Provided material >>
= Beginning of Section =

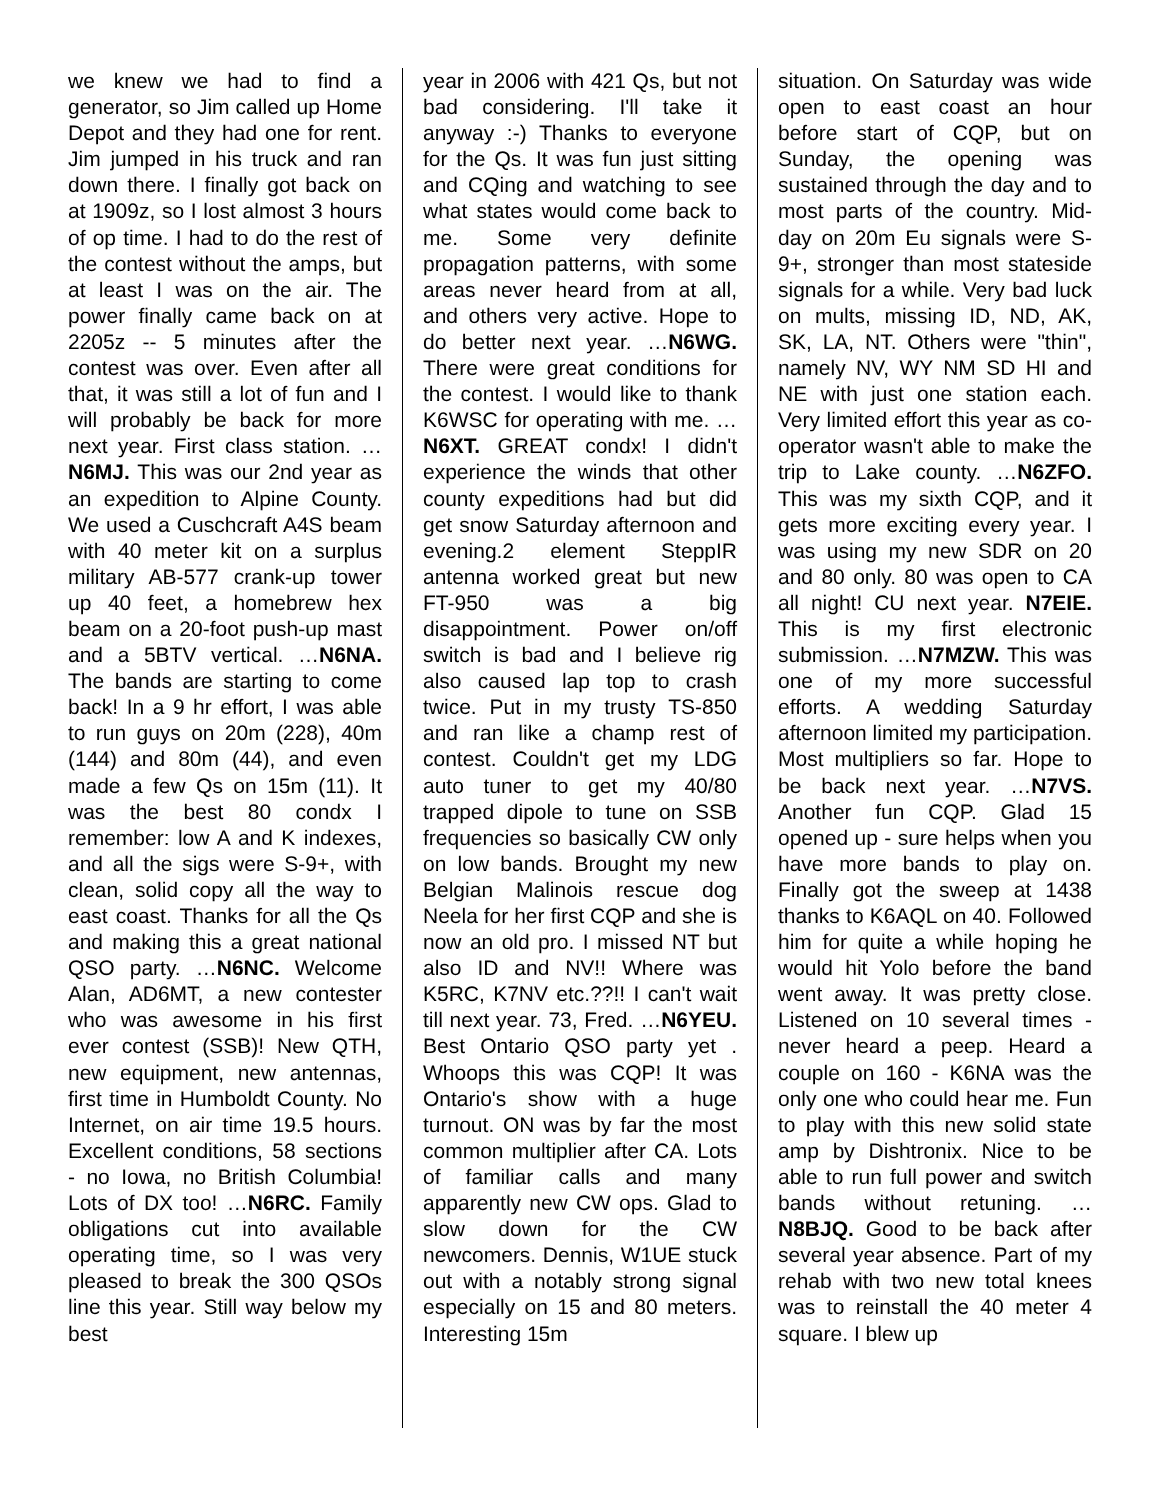we knew we had to find a generator, so Jim called up Home Depot and they had one for rent. Jim jumped in his truck and ran down there. I finally got back on at 1909z, so I lost almost 3 hours of op time. I had to do the rest of the contest without the amps, but at least I was on the air. The power finally came back on at 2205z -- 5 minutes after the contest was over. Even after all that, it was still a lot of fun and I will probably be back for more next year. First class station. …N6MJ. This was our 2nd year as an expedition to Alpine County. We used a Cuschcraft A4S beam with 40 meter kit on a surplus military AB-577 crank-up tower up 40 feet, a homebrew hex beam on a 20-foot push-up mast and a 5BTV vertical. …N6NA. The bands are starting to come back! In a 9 hr effort, I was able to run guys on 20m (228), 40m (144) and 80m (44), and even made a few Qs on 15m (11). It was the best 80 condx I remember: low A and K indexes, and all the sigs were S-9+, with clean, solid copy all the way to east coast. Thanks for all the Qs and making this a great national QSO party. …N6NC. Welcome Alan, AD6MT, a new contester who was awesome in his first ever contest (SSB)! New QTH, new equipment, new antennas, first time in Humboldt County. No Internet, on air time 19.5 hours. Excellent conditions, 58 sections - no Iowa, no British Columbia! Lots of DX too! …N6RC. Family obligations cut into available operating time, so I was very pleased to break the 300 QSOs line this year. Still way below my best
year in 2006 with 421 Qs, but not bad considering. I'll take it anyway :-) Thanks to everyone for the Qs. It was fun just sitting and CQing and watching to see what states would come back to me. Some very definite propagation patterns, with some areas never heard from at all, and others very active. Hope to do better next year. …N6WG. There were great conditions for the contest. I would like to thank K6WSC for operating with me. …N6XT. GREAT condx! I didn't experience the winds that other county expeditions had but did get snow Saturday afternoon and evening.2 element SteppIR antenna worked great but new FT-950 was a big disappointment. Power on/off switch is bad and I believe rig also caused lap top to crash twice. Put in my trusty TS-850 and ran like a champ rest of contest. Couldn't get my LDG auto tuner to get my 40/80 trapped dipole to tune on SSB frequencies so basically CW only on low bands. Brought my new Belgian Malinois rescue dog Neela for her first CQP and she is now an old pro. I missed NT but also ID and NV!! Where was K5RC, K7NV etc.??!! I can't wait till next year. 73, Fred. …N6YEU. Best Ontario QSO party yet . Whoops this was CQP! It was Ontario's show with a huge turnout. ON was by far the most common multiplier after CA. Lots of familiar calls and many apparently new CW ops. Glad to slow down for the CW newcomers. Dennis, W1UE stuck out with a notably strong signal especially on 15 and 80 meters. Interesting 15m
situation. On Saturday was wide open to east coast an hour before start of CQP, but on Sunday, the opening was sustained through the day and to most parts of the country. Mid-day on 20m Eu signals were S-9+, stronger than most stateside signals for a while. Very bad luck on mults, missing ID, ND, AK, SK, LA, NT. Others were "thin", namely NV, WY NM SD HI and NE with just one station each. Very limited effort this year as co-operator wasn't able to make the trip to Lake county. …N6ZFO. This was my sixth CQP, and it gets more exciting every year. I was using my new SDR on 20 and 80 only. 80 was open to CA all night! CU next year. N7EIE. This is my first electronic submission. …N7MZW. This was one of my more successful efforts. A wedding Saturday afternoon limited my participation. Most multipliers so far. Hope to be back next year. …N7VS. Another fun CQP. Glad 15 opened up - sure helps when you have more bands to play on. Finally got the sweep at 1438 thanks to K6AQL on 40. Followed him for quite a while hoping he would hit Yolo before the band went away. It was pretty close. Listened on 10 several times - never heard a peep. Heard a couple on 160 - K6NA was the only one who could hear me. Fun to play with this new solid state amp by Dishtronix. Nice to be able to run full power and switch bands without retuning. …N8BJQ. Good to be back after several year absence. Part of my rehab with two new total knees was to reinstall the 40 meter 4 square. I blew up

= End of Section =

Task to carry out >>
If pictures appear in the data, omit them and copy all other parts exactly.

Solution to this exercise >>
we knew we had to find a generator, so Jim called up Home Depot and they had one for rent. Jim jumped in his truck and ran down there. I finally got back on at 1909z, so I lost almost 3 hours of op time. I had to do the rest of the contest without the amps, but at least I was on the air. The power finally came back on at 2205z -- 5 minutes after the contest was over. Even after all that, it was still a lot of fun and I will probably be back for more next year. First class station. …N6MJ. This was our 2nd year as an expedition to Alpine County. We used a Cuschcraft A4S beam with 40 meter kit on a surplus military AB-577 crank-up tower up 40 feet, a homebrew hex beam on a 20-foot push-up mast and a 5BTV vertical. …N6NA. The bands are starting to come back! In a 9 hr effort, I was able to run guys on 20m (228), 40m (144) and 80m (44), and even made a few Qs on 15m (11). It was the best 80 condx I remember: low A and K indexes, and all the sigs were S-9+, with clean, solid copy all the way to east coast. Thanks for all the Qs and making this a great national QSO party. …N6NC. Welcome Alan, AD6MT, a new contester who was awesome in his first ever contest (SSB)! New QTH, new equipment, new antennas, first time in Humboldt County. No Internet, on air time 19.5 hours. Excellent conditions, 58 sections - no Iowa, no British Columbia! Lots of DX too! …N6RC. Family obligations cut into available operating time, so I was very pleased to break the 300 QSOs line this year. Still way below my best
year in 2006 with 421 Qs, but not bad considering. I'll take it anyway :-) Thanks to everyone for the Qs. It was fun just sitting and CQing and watching to see what states would come back to me. Some very definite propagation patterns, with some areas never heard from at all, and others very active. Hope to do better next year. …N6WG. There were great conditions for the contest. I would like to thank K6WSC for operating with me. …N6XT. GREAT condx! I didn't experience the winds that other county expeditions had but did get snow Saturday afternoon and evening.2 element SteppIR antenna worked great but new FT-950 was a big disappointment. Power on/off switch is bad and I believe rig also caused lap top to crash twice. Put in my trusty TS-850 and ran like a champ rest of contest. Couldn't get my LDG auto tuner to get my 40/80 trapped dipole to tune on SSB frequencies so basically CW only on low bands. Brought my new Belgian Malinois rescue dog Neela for her first CQP and she is now an old pro. I missed NT but also ID and NV!! Where was K5RC, K7NV etc.??!! I can't wait till next year. 73, Fred. …N6YEU. Best Ontario QSO party yet . Whoops this was CQP! It was Ontario's show with a huge turnout. ON was by far the most common multiplier after CA. Lots of familiar calls and many apparently new CW ops. Glad to slow down for the CW newcomers. Dennis, W1UE stuck out with a notably strong signal especially on 15 and 80 meters. Interesting 15m
situation. On Saturday was wide open to east coast an hour before start of CQP, but on Sunday, the opening was sustained through the day and to most parts of the country. Mid-day on 20m Eu signals were S-9+, stronger than most stateside signals for a while. Very bad luck on mults, missing ID, ND, AK, SK, LA, NT. Others were "thin", namely NV, WY NM SD HI and NE with just one station each. Very limited effort this year as co-operator wasn't able to make the trip to Lake county. …N6ZFO. This was my sixth CQP, and it gets more exciting every year. I was using my new SDR on 20 and 80 only. 80 was open to CA all night! CU next year. N7EIE. This is my first electronic submission. …N7MZW. This was one of my more successful efforts. A wedding Saturday afternoon limited my participation. Most multipliers so far. Hope to be back next year. …N7VS. Another fun CQP. Glad 15 opened up - sure helps when you have more bands to play on. Finally got the sweep at 1438 thanks to K6AQL on 40. Followed him for quite a while hoping he would hit Yolo before the band went away. It was pretty close. Listened on 10 several times - never heard a peep. Heard a couple on 160 - K6NA was the only one who could hear me. Fun to play with this new solid state amp by Dishtronix. Nice to be able to run full power and switch bands without retuning. …N8BJQ. Good to be back after several year absence. Part of my rehab with two new total knees was to reinstall the 40 meter 4 square. I blew up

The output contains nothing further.